Some publications. Reconstruction, 'studies in contemporary culture'. Here you'll find articles like '"Thank Goodness He-Man Showed Up": Hypermasculine Cultural Posturing and the Token Women of 80s Animated Action Teams', discussing the 'strange sexualized overtones' in cartoons like G.I.Joe. Other issues include a piece on 'The Playing Card's Progress: A Brief History of Cards and Card Games'.

Urbanomic, 'philosophical research and development'. Their new publication, 'Collapse IV, Concept Horror', looks interested. Ordered / Tanks and Tablecloths, 'an ongoing collaborative research project between artists Elizabeth Haven and Lizzie Ridout, identifying common themes between the military and the domestic.' / the work of photographer Bas Princen, via candyland.

Digital Urban on MapTube, a suite of Free Google Map Creating Software developed by University College London's CASA laboratory (Centre for Advanced Spatial Analysis). A way of importing data into Google Maps, it works a treat for things like the London Underground Map and Post Office locations (compare and contrast with the closures map). We wish there was a way to strip out all the map information entirely, leaving just the data behind. Also, the data contained within maps like London Building Volumes begs to imported into Google Earth so it can be tilted and flown through.

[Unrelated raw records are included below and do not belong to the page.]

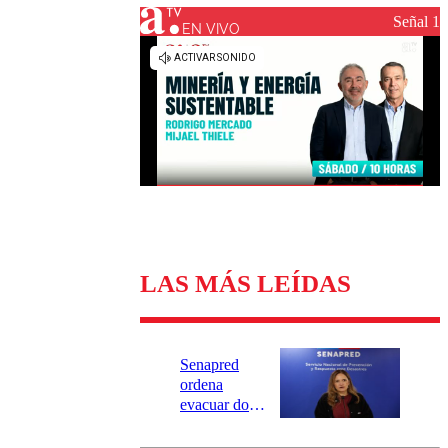
Universidad Católica
Política
Señal 1
Universidad de Chile
Sustentabilidad
EN VIVO
LAS MÁS LEÍDAS
Senapred
ordena
evacuar dos
sectores de
Carahue por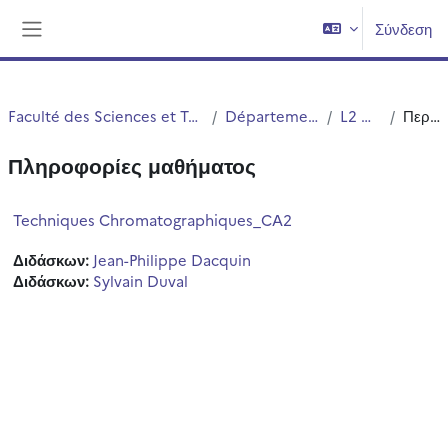
Μετάβαση στο κεντρικό περιεχόμενο
Σύνδεση
Πλευρικός πίνακας
Faculté des Sciences et Technologies (FST)
Département Chimie
L2 Chimie
Περίληψη
Πληροφορίες μαθήματος
Techniques Chromatographiques_CA2
Διδάσκων:
Jean-Philippe Dacquin
Διδάσκων:
Sylvain Duval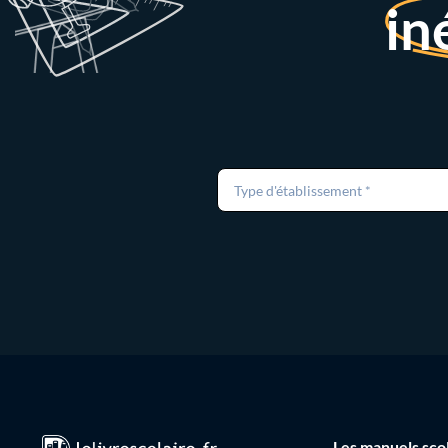
in
Type d'établissement *
Les manuels sco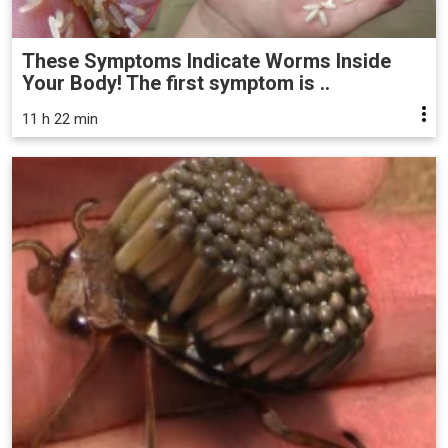
These Symptoms Indicate Worms Inside
Your Body! The first symptom is ..
11 h 22 min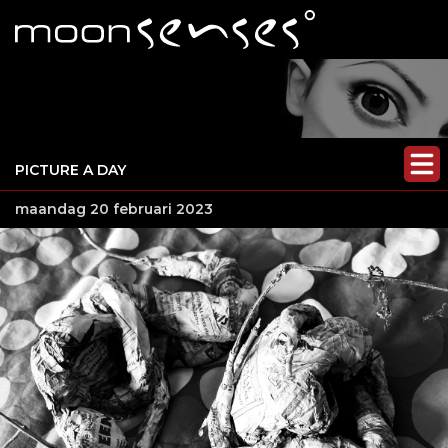
PICTURE A DAY
maandag 20 februari 2023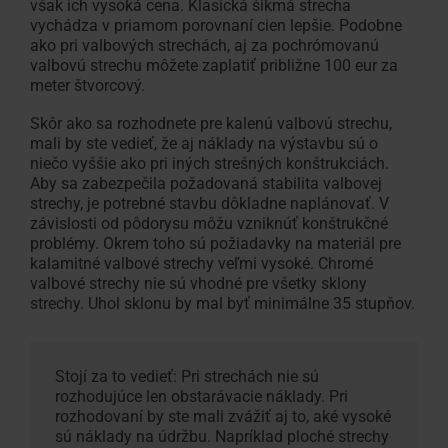
však ich vysoká cena. Klasická šikmá strecha
vychádza v priamom porovnaní cien lepšie. Podobne
ako pri valbových strechách, aj za pochrómovanú
valbovú strechu môžete zaplatiť približne 100 eur za
meter štvorcový.
Skôr ako sa rozhodnete pre kalenú valbovú strechu,
mali by ste vedieť, že aj náklady na výstavbu sú o
niečo vyššie ako pri iných strešných konštrukciách.
Aby sa zabezpečila požadovaná stabilita valbovej
strechy, je potrebné stavbu dôkladne naplánovať. V
závislosti od pôdorysu môžu vzniknúť konštrukčné
problémy. Okrem toho sú požiadavky na materiál pre
kalamitné valbové strechy veľmi vysoké. Chromé
valbové strechy nie sú vhodné pre všetky sklony
strechy. Uhol sklonu by mal byť minimálne 35 stupňov.
Stojí za to vedieť: Pri strechách nie sú
rozhodujúce len obstarávacie náklady. Pri
rozhodovaní by ste mali zvážiť aj to, aké vysoké
sú náklady na údržbu. Napríklad ploché strechy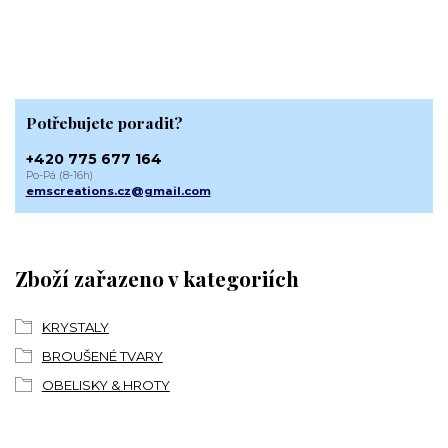
Potřebujete poradit?
+420 775 677 164
Po-Pá (8-16h)
emscreations.cz@gmail.com
Zboží zařazeno v kategoriích
KRYSTALY
BROUŠENÉ TVARY
OBELISKY & HROTY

Apocalyptic game rendering crops up on terrorist mood board, apparently. Gamers unamused / the first digital camera, invented by Steve Sasson / Japanese motorway interchanges, the kind of thing that crops up at Follow Found / Aesthetechtonik, a weblog and portfolio by architect Mike Suriano / Vintage Posters / stumbled across this on a bookshelf the other day: The Google Book, by V.C.Vickers, published in 1913. Unsurprisingly it now exists on the Google-devoted Google Blogoscoped.